Consignes.
1 > Énumérez toutes les espèces animales citées dans le texte sur la modélisation des populations animales.
2 > Recopiez le passage du texte sur la modélisation des populations animales allant de « Fait-on un modèle » à « des données individuelles. ».
3 > Rédigez la suite du texte sur la modélisation des populations animales, en partant de sa dernière phrase.

Texte à analyser.
○ ○ ○

Avec les lapins et les renards, on peut se contenter de connaitre le chiffre de la population totale de l'espèce (ou par sexe). Au plus, on aura une pyramide des âges : le nombre actuel de lapines de 3 mois est le nombre de lapines de 2 mois le mois précédent moins les décès, et le nombre de nouveau-nés est la somme des naissances (connue si on a un taux de natalité en fonction de l'âge, vu qu'on connait la distribution des âges). Mais avec des animaux moins nombreux, ayant une gestation longue et un seul petit à la fois avec des années entre deux naissances (comme les élé­phants), on essaiera d'avoir plus d'infos indi­vidu par indi­vidu.1 (Et dans ce cas, la ques­tion des popu­lations non-entières ne se pose même pas.)

Fait-on un modèle déterministe ou probabiliste (stochastique) ? Par exemple, est-ce que la population des renards augmente d'exactement 10 % par an ou bien de 10 % seulement en moyenne ? Avec les éléphants, un modèle proba­biliste est plus adapté2 et on peut plus faci­lement moduler la proba­bilité de maternité ou de décès vu qu'on a des données individuelles.

On remarque au passage que ces choix ne se font pas isolément : il y a des choix compa­tibles et d'autres pas. Avec trois critères de choix on peut se retrouver avec seulement deux modèles possibles, si le choix fait sur un critère impose les autres. Avec les éléphants, on aurait certainement des données par individu (et donc un nombre entier d'animaux), et le modèle serait sans doute stochas­tique. Pour les lapins et renards, on n'aurait pas d'infor­mations indivi­dualisées, le nombre d'animaux pourrait être décimal et le modèle pourrait être déterministe.

Subtilités et complications

Le résultat du modèle numérique (étape 4) est rarement parfait : il y a certaines choses que le modèle fait bien, et d'autres où il est moins bon. On reprend donc les trois étapes précédentes pour chercher comment améliorer le modèle : on passe à l'itération suivante, au modèle 2.0. Une fois qu'on a fini, on apporte des améliorations, on ajoute des détails qu'on avait ignorés la première fois, etc.

Boucles, allers-retours, anticipation

Le côté séquentiel est trompeur aussi parce qu'on ne fait pas les étapes, indépen­damment, l'une après l'autre. Il faut anticiper les conséquences de nos décisions et organiser notre travail.

○ ○ ○

Données enregistrées
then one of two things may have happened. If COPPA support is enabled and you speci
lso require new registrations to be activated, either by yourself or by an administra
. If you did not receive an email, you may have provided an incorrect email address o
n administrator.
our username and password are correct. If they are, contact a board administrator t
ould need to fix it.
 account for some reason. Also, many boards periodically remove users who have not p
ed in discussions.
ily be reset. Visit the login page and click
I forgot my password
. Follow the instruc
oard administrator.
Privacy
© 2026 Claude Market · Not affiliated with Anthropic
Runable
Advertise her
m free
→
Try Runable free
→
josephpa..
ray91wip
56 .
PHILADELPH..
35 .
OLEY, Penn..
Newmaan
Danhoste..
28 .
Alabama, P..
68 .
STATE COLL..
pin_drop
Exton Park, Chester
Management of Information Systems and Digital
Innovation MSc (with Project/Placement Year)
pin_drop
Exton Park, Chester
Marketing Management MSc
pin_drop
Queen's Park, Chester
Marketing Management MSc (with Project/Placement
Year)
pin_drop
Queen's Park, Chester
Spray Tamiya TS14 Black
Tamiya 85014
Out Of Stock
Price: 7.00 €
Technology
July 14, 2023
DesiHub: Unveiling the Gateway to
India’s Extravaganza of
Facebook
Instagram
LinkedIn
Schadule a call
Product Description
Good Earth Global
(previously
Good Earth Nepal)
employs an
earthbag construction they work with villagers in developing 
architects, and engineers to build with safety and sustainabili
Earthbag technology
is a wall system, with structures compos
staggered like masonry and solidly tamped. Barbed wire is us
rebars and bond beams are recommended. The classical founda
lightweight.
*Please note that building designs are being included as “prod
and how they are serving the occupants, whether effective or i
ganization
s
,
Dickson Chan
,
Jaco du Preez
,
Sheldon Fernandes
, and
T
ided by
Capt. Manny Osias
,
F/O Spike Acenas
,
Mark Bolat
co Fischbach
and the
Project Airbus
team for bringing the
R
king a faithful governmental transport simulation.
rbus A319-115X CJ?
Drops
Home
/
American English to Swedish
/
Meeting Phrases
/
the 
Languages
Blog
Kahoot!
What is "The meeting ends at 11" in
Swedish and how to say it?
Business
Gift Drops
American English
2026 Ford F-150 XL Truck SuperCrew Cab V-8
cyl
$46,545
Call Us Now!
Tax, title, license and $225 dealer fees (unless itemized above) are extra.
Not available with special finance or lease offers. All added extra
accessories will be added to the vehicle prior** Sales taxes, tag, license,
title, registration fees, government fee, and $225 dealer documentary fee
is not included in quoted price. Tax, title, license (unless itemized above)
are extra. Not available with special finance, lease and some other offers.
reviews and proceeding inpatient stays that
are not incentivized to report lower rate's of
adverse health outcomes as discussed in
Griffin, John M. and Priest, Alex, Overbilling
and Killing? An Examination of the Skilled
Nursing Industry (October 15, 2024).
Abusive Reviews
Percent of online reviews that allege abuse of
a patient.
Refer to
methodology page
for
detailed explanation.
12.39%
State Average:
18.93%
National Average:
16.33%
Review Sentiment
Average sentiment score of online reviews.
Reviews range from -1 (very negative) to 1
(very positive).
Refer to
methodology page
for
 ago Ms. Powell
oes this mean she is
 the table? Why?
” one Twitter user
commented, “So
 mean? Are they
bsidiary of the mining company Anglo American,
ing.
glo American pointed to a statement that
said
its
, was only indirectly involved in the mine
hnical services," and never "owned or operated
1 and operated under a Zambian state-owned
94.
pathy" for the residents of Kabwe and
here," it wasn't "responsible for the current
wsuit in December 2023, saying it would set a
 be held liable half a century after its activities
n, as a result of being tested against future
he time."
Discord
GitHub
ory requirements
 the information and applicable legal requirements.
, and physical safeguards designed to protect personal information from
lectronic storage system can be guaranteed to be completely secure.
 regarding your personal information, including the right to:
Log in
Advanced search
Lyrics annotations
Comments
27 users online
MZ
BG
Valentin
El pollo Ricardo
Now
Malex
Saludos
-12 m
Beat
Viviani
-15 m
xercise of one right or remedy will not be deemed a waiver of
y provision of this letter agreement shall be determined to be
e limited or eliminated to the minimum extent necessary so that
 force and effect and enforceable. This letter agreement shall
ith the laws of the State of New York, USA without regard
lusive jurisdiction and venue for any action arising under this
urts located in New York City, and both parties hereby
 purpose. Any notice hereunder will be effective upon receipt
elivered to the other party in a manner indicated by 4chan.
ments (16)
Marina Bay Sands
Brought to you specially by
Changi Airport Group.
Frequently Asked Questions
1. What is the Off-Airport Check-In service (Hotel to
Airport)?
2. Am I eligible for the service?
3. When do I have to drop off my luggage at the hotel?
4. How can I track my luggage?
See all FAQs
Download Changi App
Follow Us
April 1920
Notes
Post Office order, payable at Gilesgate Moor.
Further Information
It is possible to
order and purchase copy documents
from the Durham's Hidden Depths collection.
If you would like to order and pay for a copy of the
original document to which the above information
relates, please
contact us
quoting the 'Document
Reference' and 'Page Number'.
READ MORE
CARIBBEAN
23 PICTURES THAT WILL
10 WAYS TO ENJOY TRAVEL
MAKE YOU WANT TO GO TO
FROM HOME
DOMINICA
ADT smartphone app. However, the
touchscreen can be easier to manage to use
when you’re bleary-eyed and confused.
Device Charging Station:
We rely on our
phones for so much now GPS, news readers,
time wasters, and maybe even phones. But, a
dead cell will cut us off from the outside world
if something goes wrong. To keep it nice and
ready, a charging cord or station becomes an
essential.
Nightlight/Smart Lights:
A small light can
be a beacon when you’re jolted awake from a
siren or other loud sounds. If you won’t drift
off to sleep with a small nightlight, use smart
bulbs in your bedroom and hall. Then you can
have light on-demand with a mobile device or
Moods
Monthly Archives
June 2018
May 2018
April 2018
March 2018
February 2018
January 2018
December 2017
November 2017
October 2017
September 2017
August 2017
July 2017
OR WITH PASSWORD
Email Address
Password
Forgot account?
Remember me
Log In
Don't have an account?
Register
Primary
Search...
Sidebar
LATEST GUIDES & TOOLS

○ ○ ○

Réponses dans l'ordre.
1 > Lapins, renards, éléphants

2 >
Fait-on un modèle déterministe ou probabiliste (stochastique) ? Par exemple, est-ce que la population des renards augmente d'exactement 10 % par an ou bien de 10 % seulement en moyenne ? Avec les éléphants, un modèle proba­biliste est plus adapté2 et on peut plus faci­lement moduler la proba­bilité de maternité ou de décès vu qu'on a des données individuelles.

3 >
On pense déjà à l'étape suivante. Par exemple, lors de l'étape de modé­lisation, on a l'étape de mathé­matisation en tête : 'si je tiens compte de ce phénomène les équations seront beaucoup plus compliquées (peut-être insolubles)'.

On revient parfois en arrière. Dans l'exemple, quand est venu le moment d'implé­menter le modèle numérique (étapes 2–3), on s'est rendu compte qu'il y avait un choix à faire entre modèles avec et sans informations sur les individus. On revient alors à l'étape 1 et on se demande ce qui est le plus pertinent. On fait ainsi des choix différents pour les lapins et les éléphants (ce à quoi on n'avait pas forcément pensé au départ).

On pense au cycle suivant : qu'est-ce qu'on va inclure dans la première version, et qu'est-ce qui attendra la suivante ? On hiérarchise les para­mètres et les mécanismes : ce dont on a besoin immédia­tement et ce qui peut attendre, ce qu'on sait résoudre et ce qui posera plus de problèmes.

Modéliser signifie simplifier

Et simplifier signifie ne pas représenter fidèlement la réalité. Une blague connue (des gens qui la connaissent du moins) se moque ainsi des physiciens qui ont tendance à considérer que les vaches sont sphériques. Un tel modèle ne sera peut-être pas très utile à un vété­rinaire, mais si le physique de la vache n'est pas pertinent alors mieux vaut ne pas s'en encombrer.

On ne sait pas toujours au départ ce qui est pertinent ou pas. En fait, un des buts peut être juste­ment d'établir une hiérarchie entre les critères importants et les critères secon­daires. Deux modèles hiérarchisant diffé­remment donneront sans doute deux résultats différents (et auront probablement des forces et faiblesses différentes).

Il est souvent préférable de commencer par un modèle simpliste. D'une part parce que la loi fondamentale de la modélisation mathématique est qu'un modèle simpliste marche en général pas si mal que ça (c'est donc une sorte d'anti Murphy). D'autre part, parce qu'avec un modèle simple on peut obtenir des résultats rapidement et donc voir quelles sont les faiblesses du modèle. Sinon il faut essayer d'améliorer un modèle numérique sans savoir quels aspects en ont vraiment besoin.

De l'extérieur il est difficile de juger de ce qui est simple ou compliqué

Un simple système linéaire de deux équations à deux inconnues se résout au collège. Si on l'étend à mille équations et mille inconnues, la méthode de résolution ne change pas (même s'il vaut mieux avoir un ordinateur, ou beaucoup de stagiaires, pour faire le calcul). En revanche si on veut améliorer un peu le modèle en trans­formant y = 2 x − 5 en y = 2 x − 5 + εx2 (où ε est une petite correction) alors tout s'effondre : on n'est plus sûrs qu'il y ait une solution, on n'est plus sûrs que cette solution soit unique, etc.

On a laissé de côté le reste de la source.